There are several different materials that you can get tennis strings in; nylon (or other synthetic materials), multifilament, monofilament, and hybrid are the most common.
Each reacts differently to how you hit the tennis ball. Nylon and other synthetic materials are usually the most balanced between power and durability.
Multifilament strings are typically the most powerful when it comes to hitting the ball, but they tend to break easily because of the power they use. Monofilament strings are pretty much the opposite since they let you have control and are more durable.
You should pick your strings based on how you like to play, but do not worry if a racket that you like comes with a different kind of strings than the one you want. You can always replace the strings; it can take some time but it is fairly easy.
Other than getting wiped down after being used, you should always regularly check on the strings and the grip tape to make sure they are not becoming worn down. The last thing you need is your racket falling apart in your hands in the middle of a game, and it could happen even if there is a small fray in your strings.
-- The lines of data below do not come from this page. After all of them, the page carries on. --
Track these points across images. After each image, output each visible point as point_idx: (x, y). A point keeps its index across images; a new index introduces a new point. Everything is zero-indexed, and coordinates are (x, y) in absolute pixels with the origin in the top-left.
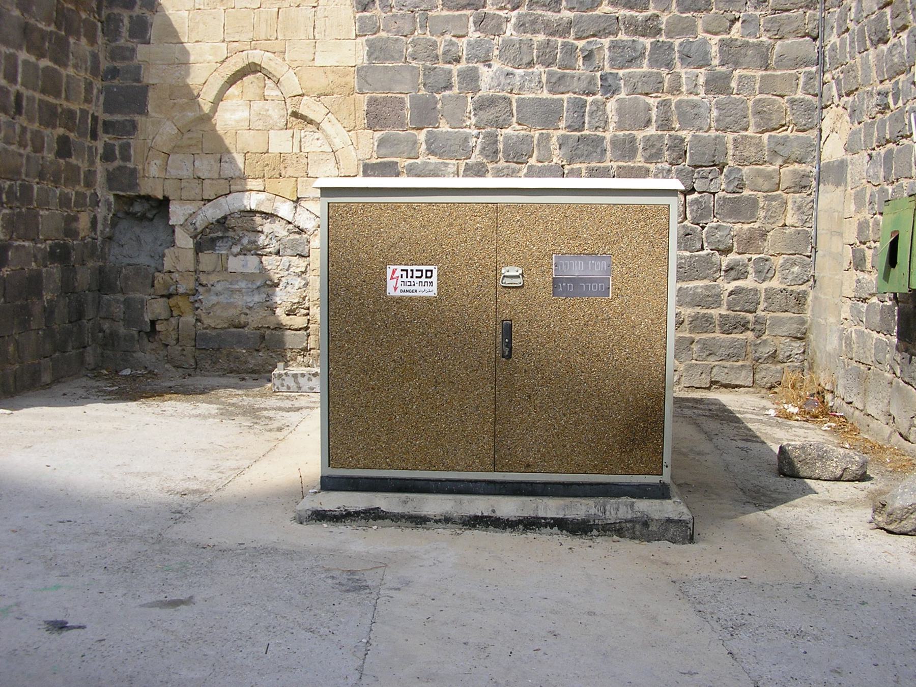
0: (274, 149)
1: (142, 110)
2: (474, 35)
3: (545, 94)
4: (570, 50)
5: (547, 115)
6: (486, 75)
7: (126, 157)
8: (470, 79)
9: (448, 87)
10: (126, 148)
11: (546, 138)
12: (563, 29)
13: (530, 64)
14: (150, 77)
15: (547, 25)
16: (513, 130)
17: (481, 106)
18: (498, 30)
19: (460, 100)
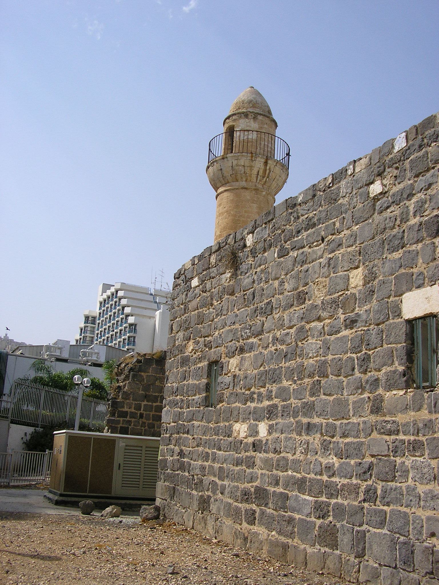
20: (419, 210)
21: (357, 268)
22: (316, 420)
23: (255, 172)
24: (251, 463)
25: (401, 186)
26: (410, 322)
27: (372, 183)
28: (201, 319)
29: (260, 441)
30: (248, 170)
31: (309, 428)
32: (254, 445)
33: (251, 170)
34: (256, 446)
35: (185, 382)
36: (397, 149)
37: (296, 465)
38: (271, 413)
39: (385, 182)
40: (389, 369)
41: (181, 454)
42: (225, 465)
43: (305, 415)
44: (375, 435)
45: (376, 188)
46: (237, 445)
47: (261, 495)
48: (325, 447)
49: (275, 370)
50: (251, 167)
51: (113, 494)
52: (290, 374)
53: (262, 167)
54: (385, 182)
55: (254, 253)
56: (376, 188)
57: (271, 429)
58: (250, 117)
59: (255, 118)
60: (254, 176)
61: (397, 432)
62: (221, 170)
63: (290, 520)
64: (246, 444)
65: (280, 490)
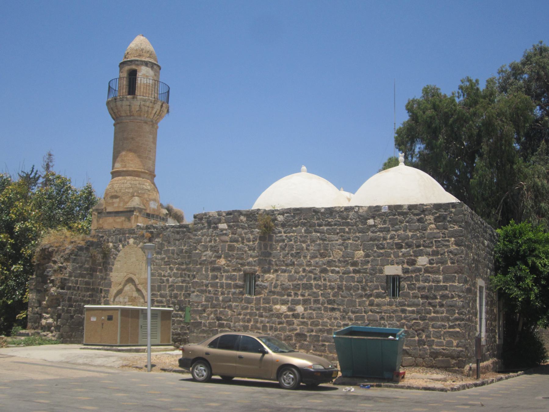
0: (134, 296)
1: (110, 287)
2: (169, 271)
3: (181, 284)
4: (185, 274)
5: (180, 288)
6: (171, 280)
7: (107, 297)
8: (168, 280)
9: (164, 282)
10: (107, 295)
11: (181, 294)
12: (184, 270)
13: (178, 277)
14: (112, 280)
15: (182, 268)
16: (175, 292)
17: (170, 286)
18: (172, 270)
19: (166, 286)
20: (392, 238)
21: (360, 250)
22: (336, 306)
23: (154, 112)
24: (290, 323)
25: (384, 226)
26: (387, 276)
27: (369, 219)
28: (231, 248)
29: (298, 314)
30: (150, 110)
31: (333, 310)
32: (293, 315)
33: (152, 110)
34: (296, 316)
35: (218, 280)
36: (383, 211)
37: (324, 324)
38: (305, 302)
39: (376, 221)
40: (377, 291)
41: (219, 319)
42: (268, 325)
43: (329, 304)
44: (370, 313)
45: (371, 222)
46: (279, 316)
47: (301, 336)
48: (343, 318)
49: (306, 284)
50: (153, 108)
51: (139, 344)
52: (318, 287)
53: (159, 109)
54: (376, 221)
55: (283, 225)
56: (371, 222)
57: (305, 309)
58: (149, 65)
59: (152, 68)
60: (153, 115)
61: (381, 312)
62: (129, 105)
63: (323, 345)
64: (287, 315)
65: (314, 334)
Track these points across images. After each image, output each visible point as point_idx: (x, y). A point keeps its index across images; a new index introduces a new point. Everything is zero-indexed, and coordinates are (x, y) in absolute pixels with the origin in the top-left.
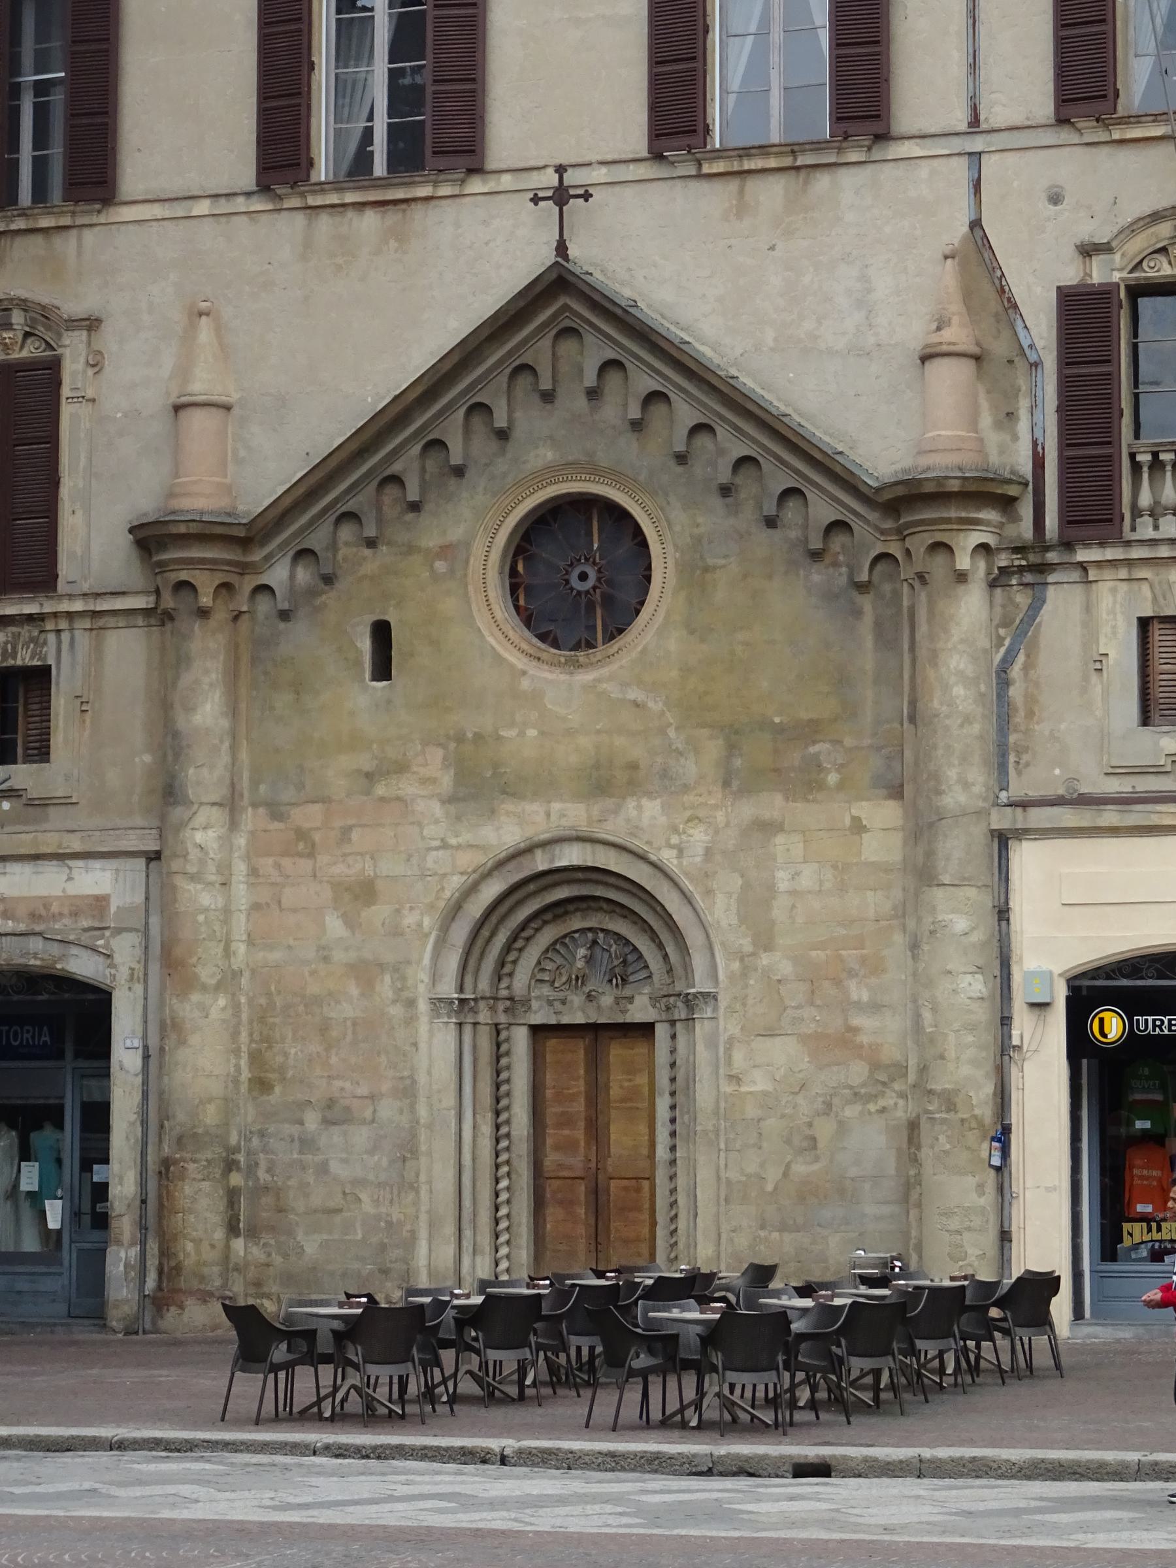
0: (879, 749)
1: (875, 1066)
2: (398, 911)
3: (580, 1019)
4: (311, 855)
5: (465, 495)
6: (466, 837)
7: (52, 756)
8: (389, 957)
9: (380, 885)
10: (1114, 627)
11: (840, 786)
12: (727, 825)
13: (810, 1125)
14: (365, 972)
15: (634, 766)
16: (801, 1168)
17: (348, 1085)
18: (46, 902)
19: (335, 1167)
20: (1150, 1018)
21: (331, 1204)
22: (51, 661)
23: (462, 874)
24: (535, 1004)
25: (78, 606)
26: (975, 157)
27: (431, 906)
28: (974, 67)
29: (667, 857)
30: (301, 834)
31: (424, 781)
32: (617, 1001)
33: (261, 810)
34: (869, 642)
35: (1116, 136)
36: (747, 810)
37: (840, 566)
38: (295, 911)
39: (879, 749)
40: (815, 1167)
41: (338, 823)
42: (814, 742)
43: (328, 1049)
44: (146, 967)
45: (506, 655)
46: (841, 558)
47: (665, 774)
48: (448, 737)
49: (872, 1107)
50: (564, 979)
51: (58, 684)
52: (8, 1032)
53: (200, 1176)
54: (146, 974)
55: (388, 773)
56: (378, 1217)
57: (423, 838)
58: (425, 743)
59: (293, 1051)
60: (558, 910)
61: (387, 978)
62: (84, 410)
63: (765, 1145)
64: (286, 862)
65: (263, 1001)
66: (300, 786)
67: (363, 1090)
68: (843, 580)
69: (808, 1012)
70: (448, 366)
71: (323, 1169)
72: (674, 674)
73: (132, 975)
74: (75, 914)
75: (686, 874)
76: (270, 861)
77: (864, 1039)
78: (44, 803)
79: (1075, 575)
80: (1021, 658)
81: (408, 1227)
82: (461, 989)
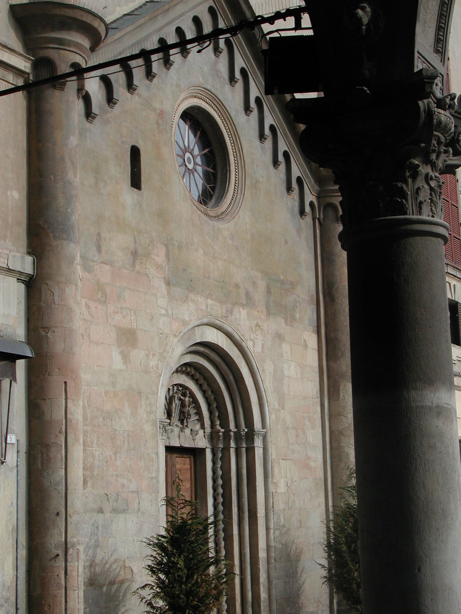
29: (248, 345)
38: (97, 344)
43: (115, 453)
59: (97, 454)
67: (133, 487)
72: (249, 236)
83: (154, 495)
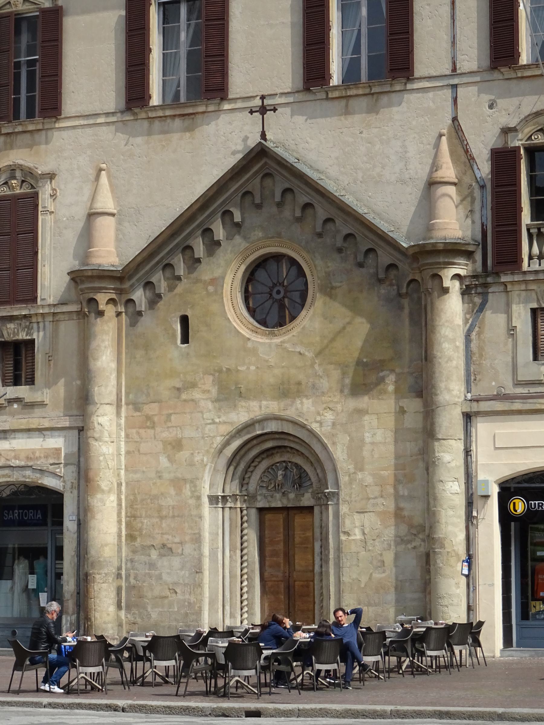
0: (412, 374)
1: (411, 526)
2: (192, 454)
3: (280, 505)
4: (153, 428)
5: (222, 254)
6: (223, 418)
7: (36, 382)
8: (188, 476)
9: (184, 442)
10: (519, 313)
12: (342, 411)
13: (381, 555)
14: (178, 483)
15: (299, 383)
16: (377, 576)
17: (170, 537)
18: (33, 451)
19: (165, 577)
20: (537, 502)
21: (163, 594)
23: (222, 436)
24: (259, 498)
25: (46, 310)
26: (454, 87)
27: (208, 451)
28: (454, 43)
29: (315, 427)
30: (148, 418)
31: (204, 392)
32: (296, 496)
33: (131, 407)
34: (407, 321)
35: (519, 75)
36: (352, 403)
37: (394, 285)
38: (145, 454)
39: (412, 374)
40: (383, 575)
41: (165, 412)
42: (382, 371)
44: (79, 482)
45: (241, 331)
46: (394, 281)
47: (314, 386)
48: (215, 371)
49: (409, 546)
50: (273, 485)
52: (22, 513)
53: (101, 581)
54: (79, 485)
55: (188, 388)
56: (184, 601)
57: (204, 419)
58: (205, 373)
59: (145, 521)
60: (268, 452)
61: (188, 486)
62: (49, 217)
63: (360, 565)
64: (142, 431)
65: (132, 497)
66: (148, 395)
67: (177, 540)
68: (394, 293)
69: (380, 501)
70: (211, 193)
71: (159, 577)
72: (318, 339)
73: (72, 486)
74: (46, 457)
75: (324, 435)
76: (134, 431)
77: (406, 513)
78: (32, 405)
79: (502, 288)
80: (477, 329)
81: (198, 605)
82: (223, 492)
83: (197, 545)
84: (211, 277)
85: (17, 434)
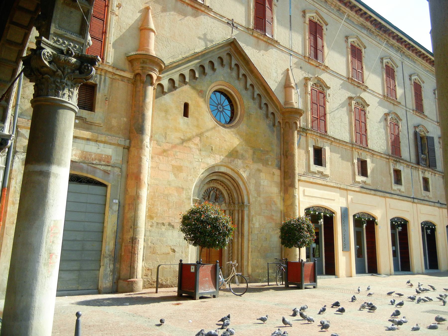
4: (167, 156)
11: (271, 165)
22: (98, 83)
43: (169, 209)
50: (207, 198)
51: (99, 90)
61: (184, 192)
65: (152, 194)
72: (244, 134)
77: (274, 218)
78: (92, 124)
84: (201, 89)
85: (77, 140)
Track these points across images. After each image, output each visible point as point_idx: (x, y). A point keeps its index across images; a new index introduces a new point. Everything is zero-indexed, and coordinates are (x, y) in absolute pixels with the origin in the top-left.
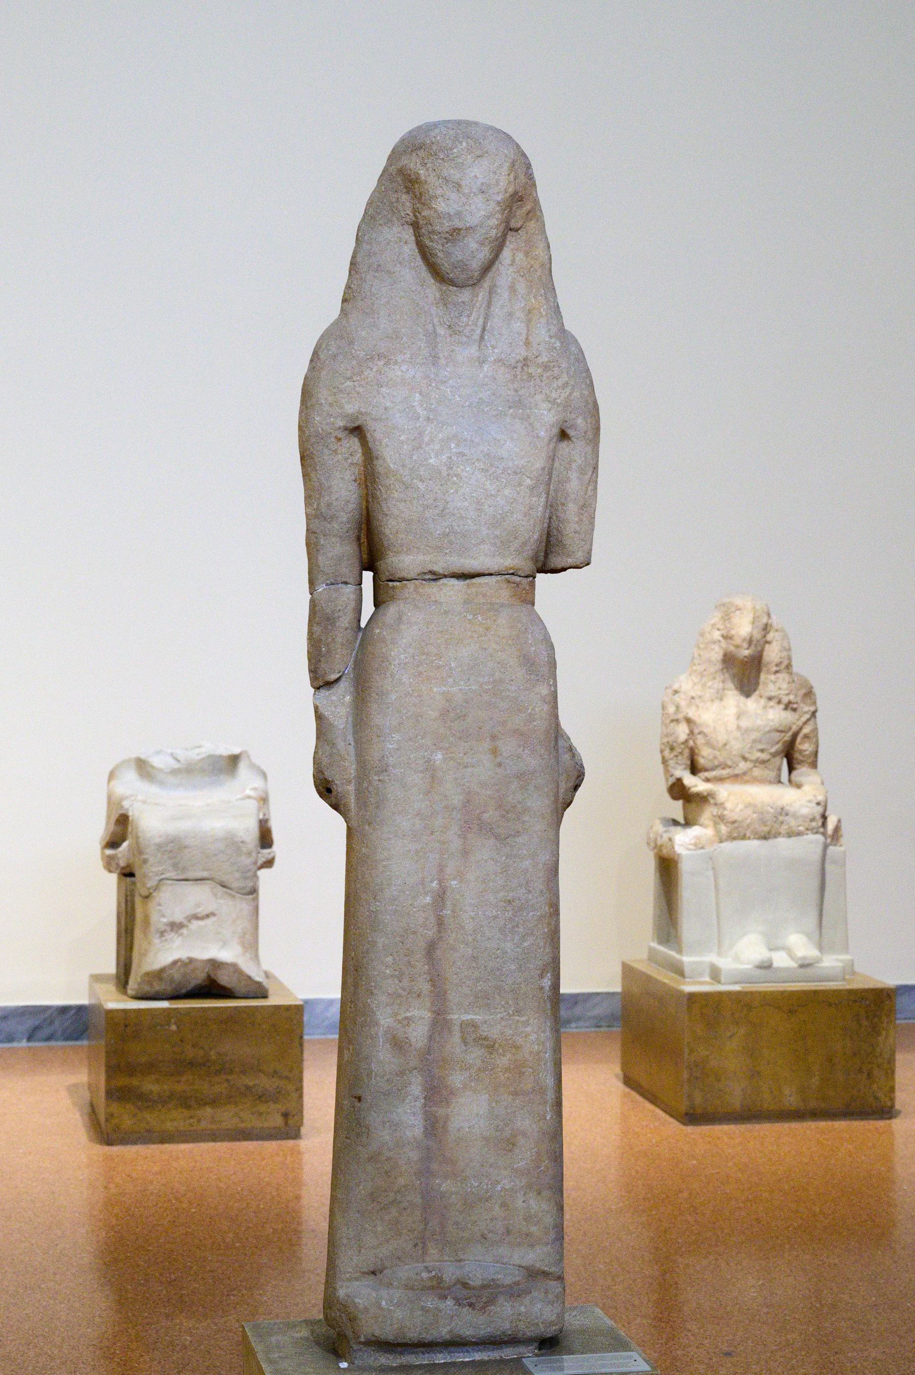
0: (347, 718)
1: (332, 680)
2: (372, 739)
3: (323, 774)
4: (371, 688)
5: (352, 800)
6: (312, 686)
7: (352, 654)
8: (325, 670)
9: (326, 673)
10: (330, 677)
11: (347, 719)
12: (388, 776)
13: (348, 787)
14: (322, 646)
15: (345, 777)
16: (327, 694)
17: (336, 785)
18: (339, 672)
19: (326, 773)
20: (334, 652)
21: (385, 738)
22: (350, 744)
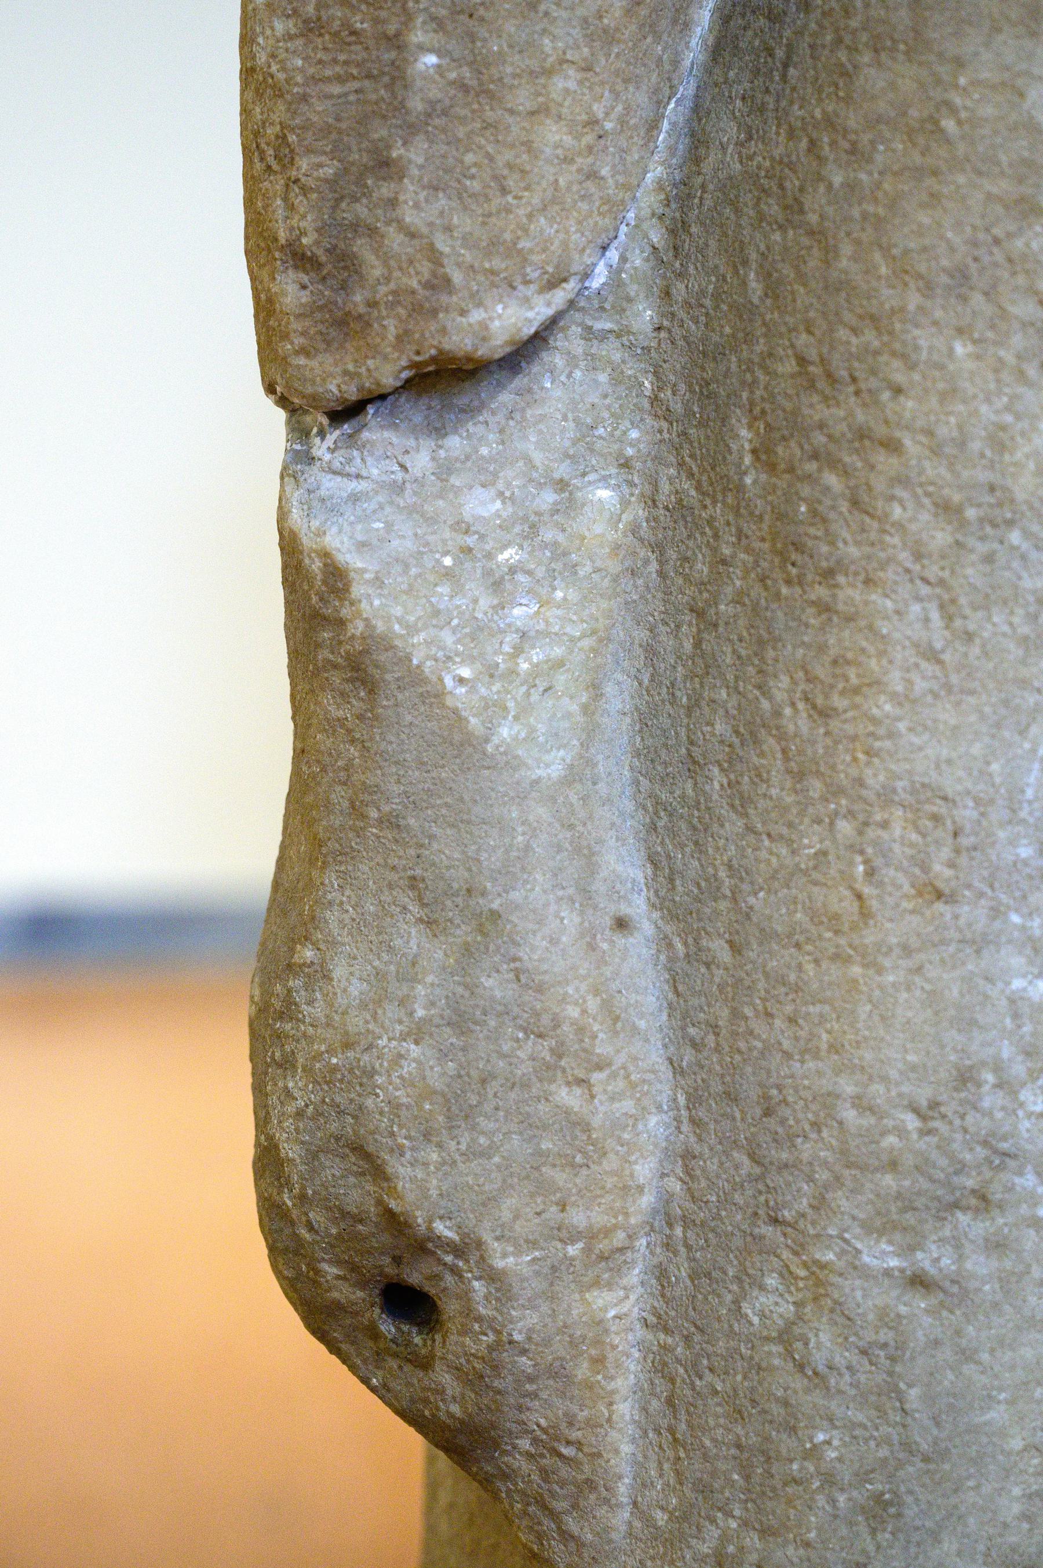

If you notice that parts of your racket are starting to need replacing, you can get the replacement parts (grip tape, strings, etc.) easily either online or in a sporting goods section/store.
If you have never changed strings before and you are having difficulty with it, some sporting goods stores will be happy to change them for you or show you how to change them, but you may have to pay a fee.
The Wilson Burn 100 Series Tennis Racket is probably the best when it comes to all of these rackets from the long lifespan along. True, the strings may or may not last that long depending on how you play, but the racket itself is pretty durable, an average size, it meets regulation requirements, and grip is one of the most comfortable there is.